HHS spokesman Benjamin Wakana, when asked about Counihan's letter, said: "While states are the primary regulators of insurance companies, CMS [Centers for Medicare and Medicaid Services] plays an important role in overseeing the health insurance markets and ensuring consumers have access to quality, affordable coverage. CMS also helps facilitate information sharing between states about best practices and important factors to consider during the rate review process."
Counihan's letter comes on the heels of a number of news stories highlighting some of the larger proposed rate hikes.
CNBC reported last month that one insurer, Texas Blue Shield, was seeking a nearly 20 percent price increase for Obamacare plans after losing $400 million last year insuring customers in those plans. Scott & White Health Plan in Texas has asked for rates as much as 34.12 percent higher than this year.
One recent HealthPocket.com analysis detailed by CNBC.com found that premiums for individual plans in major U.S. cities would rise by an average of 12 percent in 2016 if the newly proposed prices are approved.
But HHS noted that other analyses by the Kaiser Family Foundation and Avalere Health found that average proposed increases for low-cost silver plans, which are the most popular among Obamacare customers, show "modest" price hikes in the range of 4.4 to 5.8 percent.
And insurance companies are projecting that most people will be enrolled in plans with rates that are proposed to rise less than 10 percent.
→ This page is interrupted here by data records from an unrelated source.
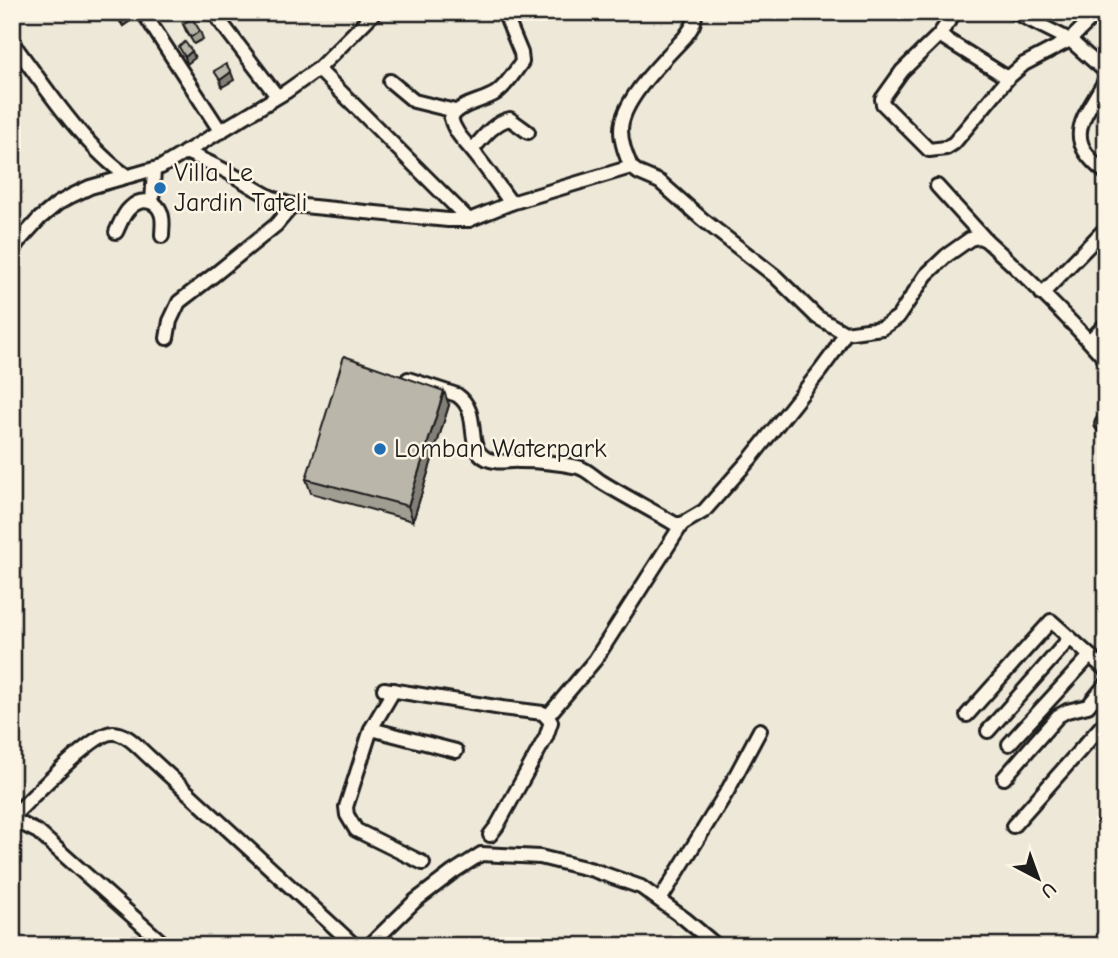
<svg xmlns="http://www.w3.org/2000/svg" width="1118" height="958" font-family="'Comic Neue',sans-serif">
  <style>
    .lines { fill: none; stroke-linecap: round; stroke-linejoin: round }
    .minor-casing { stroke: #1c1c1c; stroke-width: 18 }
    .minor { stroke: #fcf5e5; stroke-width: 12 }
    .wall { fill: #a09d92; stroke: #1c1c1c; stroke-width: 2 }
    .shaded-wall { fill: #827f77; stroke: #1c1c1c; stroke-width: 2 }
    .building { fill: #bab6aa; stroke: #1c1c1c; stroke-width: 2 }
    .poi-dot { fill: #1f6fb2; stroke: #fcf5e5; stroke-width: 2.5 }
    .labels { text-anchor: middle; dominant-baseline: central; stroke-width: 5; stroke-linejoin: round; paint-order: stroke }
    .poi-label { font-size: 26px; fill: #1c1c1c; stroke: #fcf5e5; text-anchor: start }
  </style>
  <rect width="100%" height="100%" fill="#eee8d9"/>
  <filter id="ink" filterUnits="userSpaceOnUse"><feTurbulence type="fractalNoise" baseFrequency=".0143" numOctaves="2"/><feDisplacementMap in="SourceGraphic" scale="14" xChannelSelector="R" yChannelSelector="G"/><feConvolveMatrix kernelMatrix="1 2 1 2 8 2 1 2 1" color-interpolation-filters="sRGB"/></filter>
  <g filter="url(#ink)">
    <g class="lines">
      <g class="minor-casing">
        <g id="minor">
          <path d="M143 12 221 132"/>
          <path d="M213 12 277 96"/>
          <path d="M504 12 521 53 522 62C514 73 507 85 496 93 482 102 460 103 451 118 455 135 468 144 478 158 490 173 500 188 511 203"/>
          <path d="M955 12 939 35 902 71 882 99 883 104 929 150 946 148 954 143 1008 78 1024 64 1070 40 1098 12"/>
          <path d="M1014 12 1070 40 1106 72"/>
          <path d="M939 35 1008 78"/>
          <path d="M12 42C44 85 83 146 127 176"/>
          <path d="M318 69 469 220"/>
          <path d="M1106 79C1084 119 1060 138 1106 173"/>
          <path d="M390 81 414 101 455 111"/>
          <path d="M185 152C198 157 210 163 222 169 246 181 266 199 293 205L448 220H469L511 203 631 167 639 173 660 182 702 219 775 276 817 317 845 333 882 328 898 317 926 275 946 256 970 239 979 237 986 240C1028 278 1069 318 1106 360"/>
          <path d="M476 155 472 150C482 139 494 122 510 119L528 132"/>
          <path d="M631 167C626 155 621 143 621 130 621 100 665 59 685 37 690 30 697 22 694 12"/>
          <path d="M937 186 986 240"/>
          <path d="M152 202 154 170"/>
          <path d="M116 232C120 224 123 214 130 208 140 198 156 199 161 213 164 220 162 228 162 236"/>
          <path d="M12 249 39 219 57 204 71 196 90 187 161 167 287 91 318 69 375 12"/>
          <path d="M1042 294 1106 228"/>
          <path d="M167 338 170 321 179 302 214 275 276 225 293 205"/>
          <path d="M1089 341 1106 324"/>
          <path d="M408 379 457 395C483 413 463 447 487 459 497 464 509 460 519 461 538 461 559 463 578 467 586 469 593 476 600 481 624 496 650 509 675 524H682L704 511 751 458 820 371 834 352 845 333"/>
          <path d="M1102 424 1106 418"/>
          <path d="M384 689 502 708 543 713 551 722 546 737 497 826 490 835"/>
          <path d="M394 690 371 729 346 807 347 815 356 830 423 863"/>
          <path d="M967 715 1051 621 1106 670"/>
          <path d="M547 717 595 660 682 524"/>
          <path d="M371 729 456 751"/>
          <path d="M988 731 1070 638"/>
          <path d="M1009 744 1090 656"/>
          <path d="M1004 778 1058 716 1067 711 1088 706 1106 684"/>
          <path d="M12 817C29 801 92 733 112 733 126 732 139 748 148 756L355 946"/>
          <path d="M12 819 38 832 166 946"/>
          <path d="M1013 826 1106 721"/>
          <path d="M660 900 728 790 760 730"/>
          <path d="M369 946 415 901 453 872 481 854 540 857 593 870 641 887 685 919 717 946"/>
        </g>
      </g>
      <use href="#minor" class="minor"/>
    </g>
    <g class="wall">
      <path d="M113 12H131L133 19 123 26Z"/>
      <path d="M183 24 200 31 203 39 194 44 186 31Z"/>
      <path d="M449 405 413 521 311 493 306 479Z"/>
    </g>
    <g class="shaded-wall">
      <path d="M130 12 133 19 123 26 120 19Z"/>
      <path d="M192 51 195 58 187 64 185 57Z"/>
      <path d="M231 72 234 80 222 87 220 80Z"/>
      <path d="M444 391 449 405 413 521 408 506Z"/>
    </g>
    <g class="building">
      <path d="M115 12H130L120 19Z"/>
      <path d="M192 18 200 31 191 37 183 24Z"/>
      <path d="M185 42 192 51 185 57 179 47Z"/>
      <path d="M226 64 231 72 220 80 214 71Z"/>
      <path d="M344 356 444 391 408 506 306 479Z"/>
    </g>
  </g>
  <g class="poi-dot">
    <circle cx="160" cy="188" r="7"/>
    <circle cx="380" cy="449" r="7"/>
  </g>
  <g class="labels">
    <g class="poi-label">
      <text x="174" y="173">Villa Le<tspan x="174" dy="30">Jardin Tateli</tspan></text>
      <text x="394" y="449">Lomban Waterpark</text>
    </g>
  </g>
  <rect width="1118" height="958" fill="none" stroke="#fcf5e5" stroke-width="42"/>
  <rect x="21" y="21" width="1076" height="916" fill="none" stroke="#1c1c1c" stroke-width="2.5" filter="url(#ink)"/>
  <g transform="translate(1038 878) rotate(139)" stroke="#fcf5e5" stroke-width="5" paint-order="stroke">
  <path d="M0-5L12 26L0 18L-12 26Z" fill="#1c1c1c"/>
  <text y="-10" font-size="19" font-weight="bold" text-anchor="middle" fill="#1c1c1c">U</text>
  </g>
</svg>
HHS officials have also repeatedly stressed the fact that more than 80 percent of the over 10 million customers on government Obamacare exchanges receive subsidies that help offset the cost of their coverage.
Those subsidies are worth an average of $272 per month, which means that a double-digit percentage increase in plan prices would lead to much less dramatic increases for many customers in absolute dollar terms.
However, millions of people buy individual plans outside the exchanges, where subsidies are not available.